• _DIRECTIVE_:
Copy out each line of the data that holds the word "الساخن".

Saved entries:
<<<<
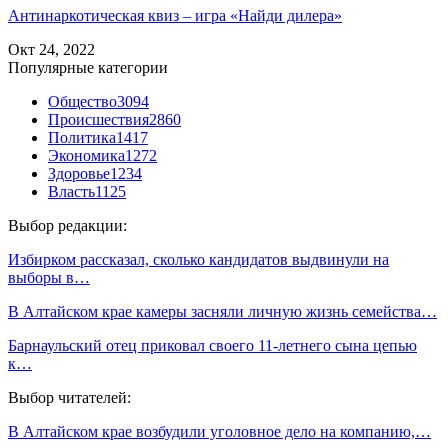
Антинаркотическая квиз – игра «Найди дилера»
Окт 24, 2022
Популярные категории
Общество
3094
Происшествия
2860
Политика
1417
Экономика
1272
Здоровье
1234
Власть
1125
Выбор редакции:
Избирком рассказал, сколько кандидатов выдвинули на
выборы в…
В Алтайском крае камеры засняли личную жизнь семейства…
Барнаульский отец приковал своего 11-летнего сына цепью
к…
Выбор читателей:
В Алтайском крае возбудили уголовное дело на компанию,…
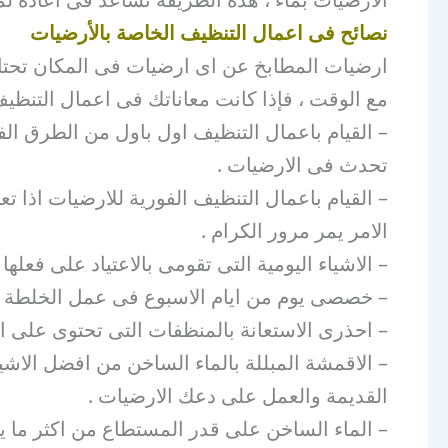
نصائح فى اعمال التنظيف الخاصة بالأرضيات
ارضيات المطابخ عن اى ارضيات فى المكان تحتاج 
مع الوقت ، فإذا كانت معاناتك فى اعمال التنظي
– القيام باعمال التنظيف اول باول من الطرق الفع
تحدث فى الارضيات .
– القيام باعمال التنظيف الفورية للارضيات اذا
الامر يمر مرور الكرام .
– الاشياء اليومية التى تقومى بالاعتياد على فع
– خصصى يوم من ايام الاسبوع فى عمل الخلطة ال
– احذرى الاستعانة بالمنظفات التى تحتوى على ال
– الاقمشة المبللة بالماء الساخن من افضل الاش
القديمة والعمل على دعك الارضيات .
– الماء الساخن على قدر المستطاع من اكثر ما ي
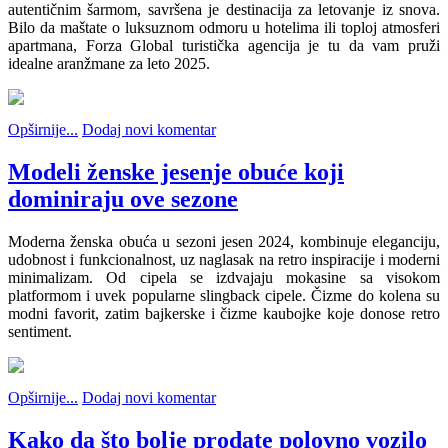
autentičnim šarmom, savršena je destinacija za letovanje iz snova.
Bilo da maštate o luksuznom odmoru u hotelima ili toploj atmosferi
apartmana, Forza Global turistička agencija je tu da vam pruži
idealne aranžmane za leto 2025.
Opširnije...
Dodaj novi komentar
Modeli ženske jesenje obuće koji
dominiraju ove sezone
Moderna ženska obuća u sezoni jesen 2024, kombinuje eleganciju,
udobnost i funkcionalnost, uz naglasak na retro inspiracije i moderni
minimalizam. Od cipela se izdvajaju mokasine sa visokom
platformom i uvek popularne slingback cipele. Čizme do kolena su
modni favorit, zatim bajkerske i čizme kaubojke koje donose retro
sentiment.
Opširnije...
Dodaj novi komentar
Kako da što bolje prodate polovno vozilo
>>>>
• _TASK OUTPUT_:
– الاقمشة المبللة بالماء الساخن من افضل الاش
– الماء الساخن على قدر المستطاع من اكثر ما ي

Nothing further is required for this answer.